France’s influential unions have said workers will bear the brunt of President Nicolas Sarkozy’s plans for pension and employment reform. In his first major speech on social policy, Sarkozy vowed to overhaul the country’s state welfare system in order to boost the economy. “We need to go much further and relax some of the rules governing the 35-hour working week, which are among the most complex in the world,” Sarkozy told correspondents.
“This means we must reform the contract of employment. Everyone knows this but no one has admitted it. We can no longer be restricted by an abstract, judicial equivalent of the Maginot line”. Sarkozy, who has been working furiously to push through reforms since his election in May, says he wants the changes agreed by the end of the year.
That is not possible, according to Francois Chérèque from the CFDT union: “The timetable they are suggesting is unworkable. France has never undertaken five far-reaching social reforms at the same time. Trying to do too much, too quickly, means it will be a botched job!”
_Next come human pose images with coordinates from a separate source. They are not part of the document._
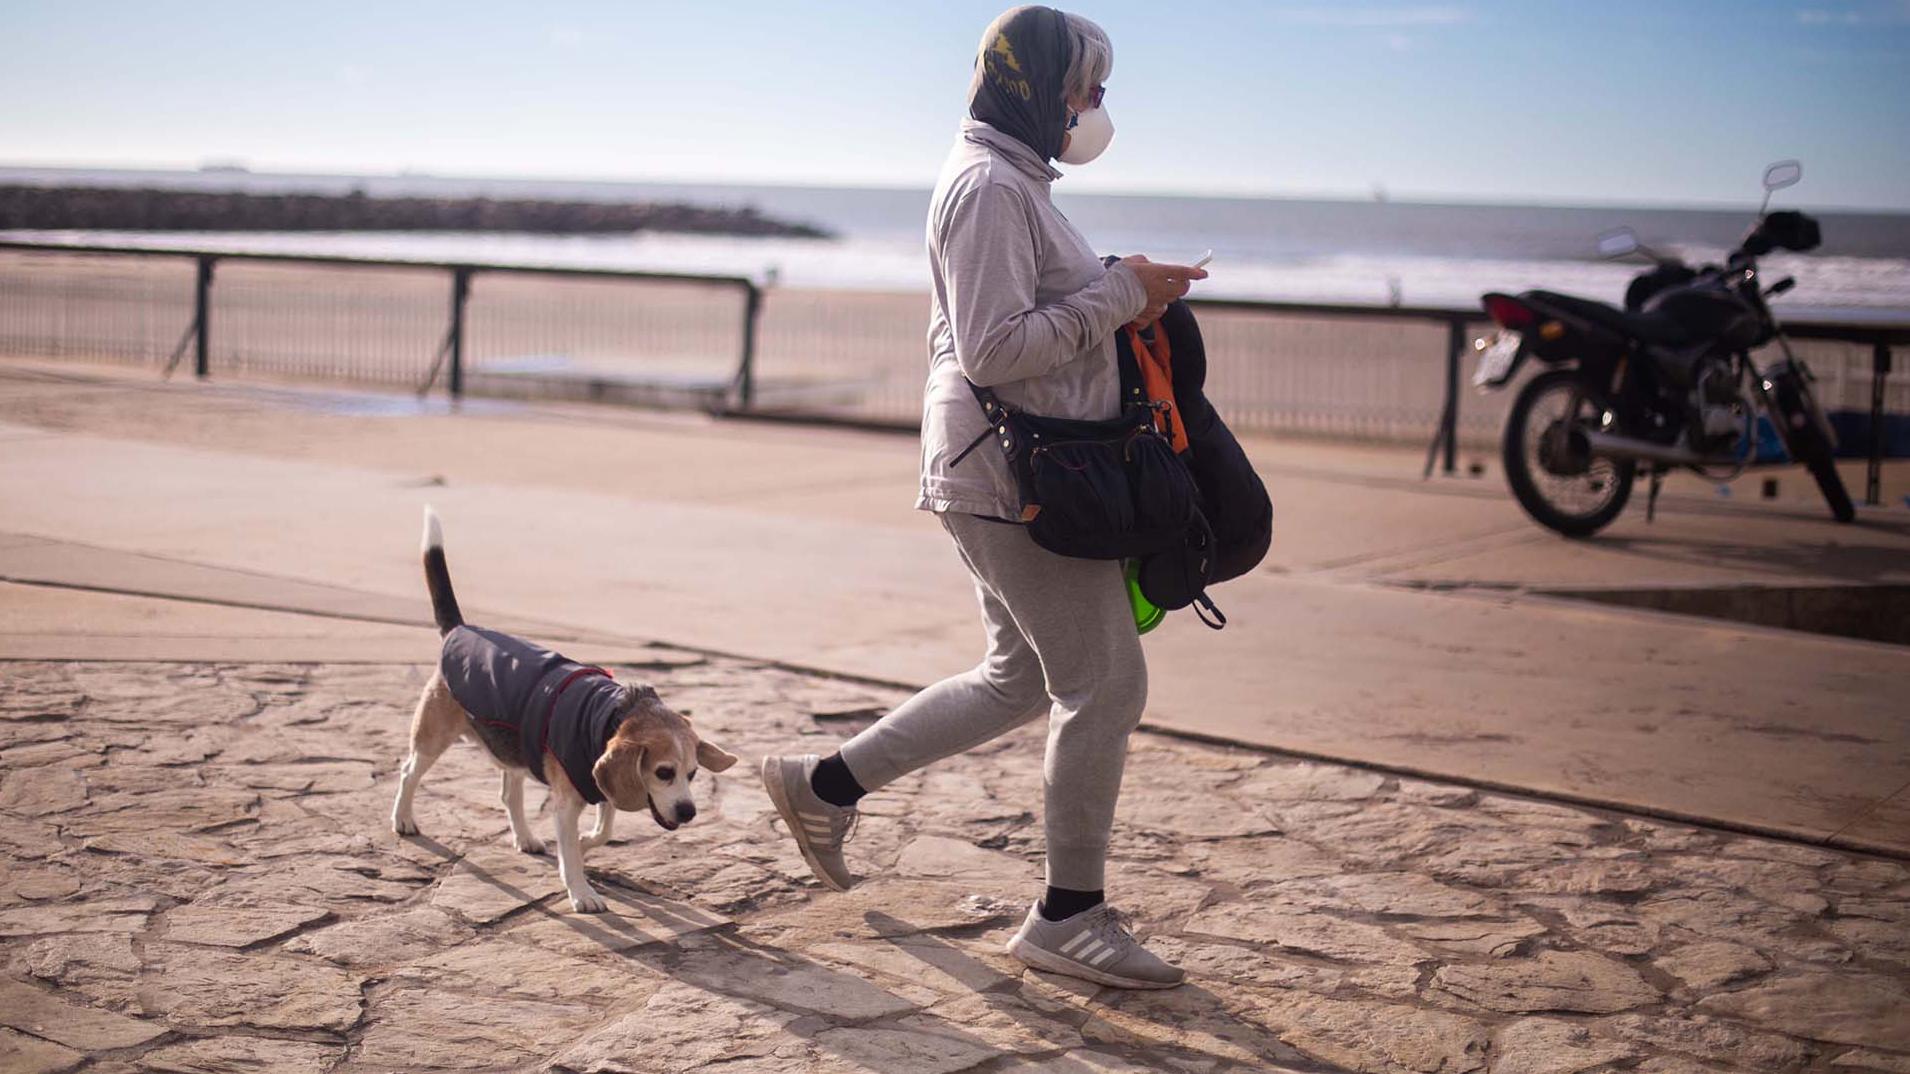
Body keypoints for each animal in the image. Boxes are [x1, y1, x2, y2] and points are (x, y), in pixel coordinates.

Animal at [391, 504, 733, 905]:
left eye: (693, 773)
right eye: (664, 772)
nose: (688, 811)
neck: (610, 714)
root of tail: (460, 629)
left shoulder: (600, 782)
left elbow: (603, 829)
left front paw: (586, 843)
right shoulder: (569, 801)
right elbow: (569, 848)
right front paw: (581, 891)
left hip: (515, 749)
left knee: (509, 793)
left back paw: (524, 837)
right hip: (433, 736)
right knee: (409, 771)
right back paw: (403, 819)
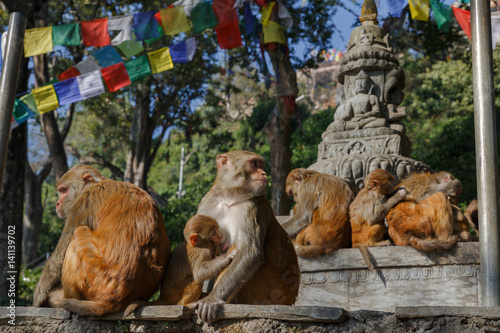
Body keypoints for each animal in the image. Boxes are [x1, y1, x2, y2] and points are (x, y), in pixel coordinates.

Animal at [33, 165, 171, 316]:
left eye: (64, 190)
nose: (57, 203)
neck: (97, 183)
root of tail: (118, 300)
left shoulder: (84, 202)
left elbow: (61, 253)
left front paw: (39, 296)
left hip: (97, 279)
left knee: (79, 232)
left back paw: (67, 297)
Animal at [187, 150, 296, 322]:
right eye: (255, 164)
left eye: (260, 164)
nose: (264, 173)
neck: (230, 198)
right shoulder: (206, 206)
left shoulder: (252, 205)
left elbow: (250, 252)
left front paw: (211, 299)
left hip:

Previous attempts to reform state industries like the SNCF have been withdrawn after waves of protests. Bernard Thibault from the CGT union has hinted at further disruption: “I imagine that some workers, when the full details come out, will be tempted to protest to change this situation.”
Sarkozy wants to trim the privileged packages given to public sector workers who have been able to retire early and with better pensions than their private sector counterparts. He has, however, agreed to consult with unions and employers on a firm-by-firm basis.